Holtzclaw's case was part of an Associated Press report in a yearlong examination of sexual assaults by police. The report found that approximately 1,000 police officers lost their licenses for sex crimes during a six-year period. Reporting in the case indicates that this may be an undercount due to inconsistencies in how different jurisdictions deal with and report problem officers.

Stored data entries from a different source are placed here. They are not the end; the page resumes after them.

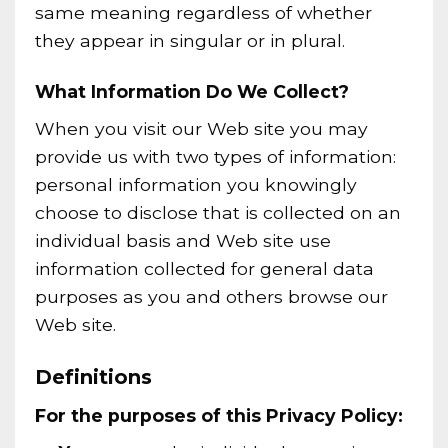
same meaning regardless of whether
they appear in singular or in plural.
What Information Do We Collect?
When you visit our Web site you may
provide us with two types of information:
personal information you knowingly
choose to disclose that is collected on an
individual basis and Web site use
information collected for general data
purposes as you and others browse our
Web site.
Definitions
For the purposes of this Privacy Policy: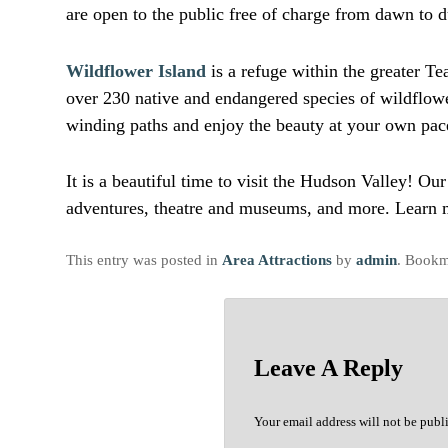
are open to the public free of charge from dawn to 
Wildflower Island
is a refuge within the greater T
over 230 native and endangered species of wildflowe
winding paths and enjoy the beauty at your own pac
It is a beautiful time to visit the Hudson Valley! O
adventures, theatre and museums, and more. Learn m
This entry was posted in
Area Attractions
by
admin
. Bookm
Leave A Reply
Your email address will not be publ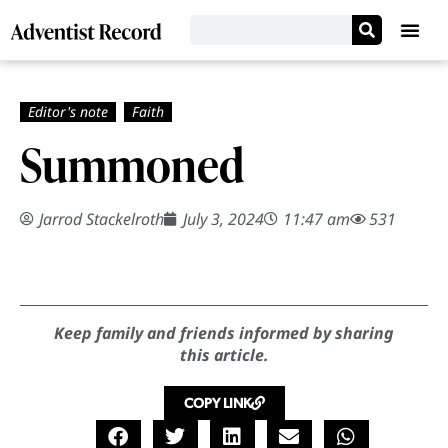
Summoned
Jarrod Stackelroth
July 3, 2024
11:47 am
531
Keep family and friends informed by sharing
this article.
COPY LINK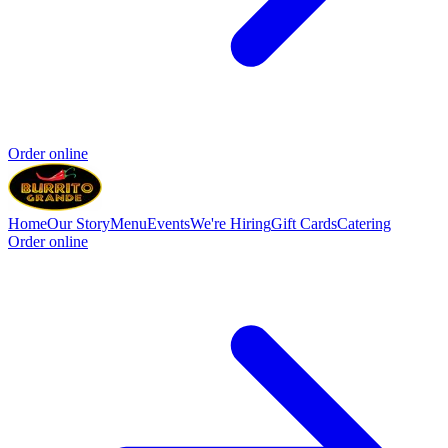
Order online
Home
Our Story
Menu
Events
We're Hiring
Gift Cards
Catering
Order online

In February 2016, website SB Nation published a lengthy profile of Holtzclaw that focused on his college football career. The piece was immediately criticized as being apologetic and sympathetic to Holtzclaw; it was pulled within hours of publication. SB Nation subsequently suspended and later permanently shut down its long-form journalism program and cut ties with the freelance author responsible.

Conservative columnist Michelle Malkin has written that she believes Holtzclaw is innocent. Malkin screened two videos about the case at Stride Bank Center in Enid in 2016, and then a longer film at the same venue in 2018.

In 2017, KOKH-TV reported that the District Attorney and a Deputy Police Chief were aware that a DNA lab expert who testified against Holtzclaw made mistakes and that an unknown male DNA profile was among samples tested but not mentioned during the trial.

Jason Flom, a founding board member of the Innocence Project, dedicated a 2019 episode of his Wrongful Conviction podcast to interviews with Holtzclaw, his sister and a biologist who claims to have detected errors with the prosecution of the case.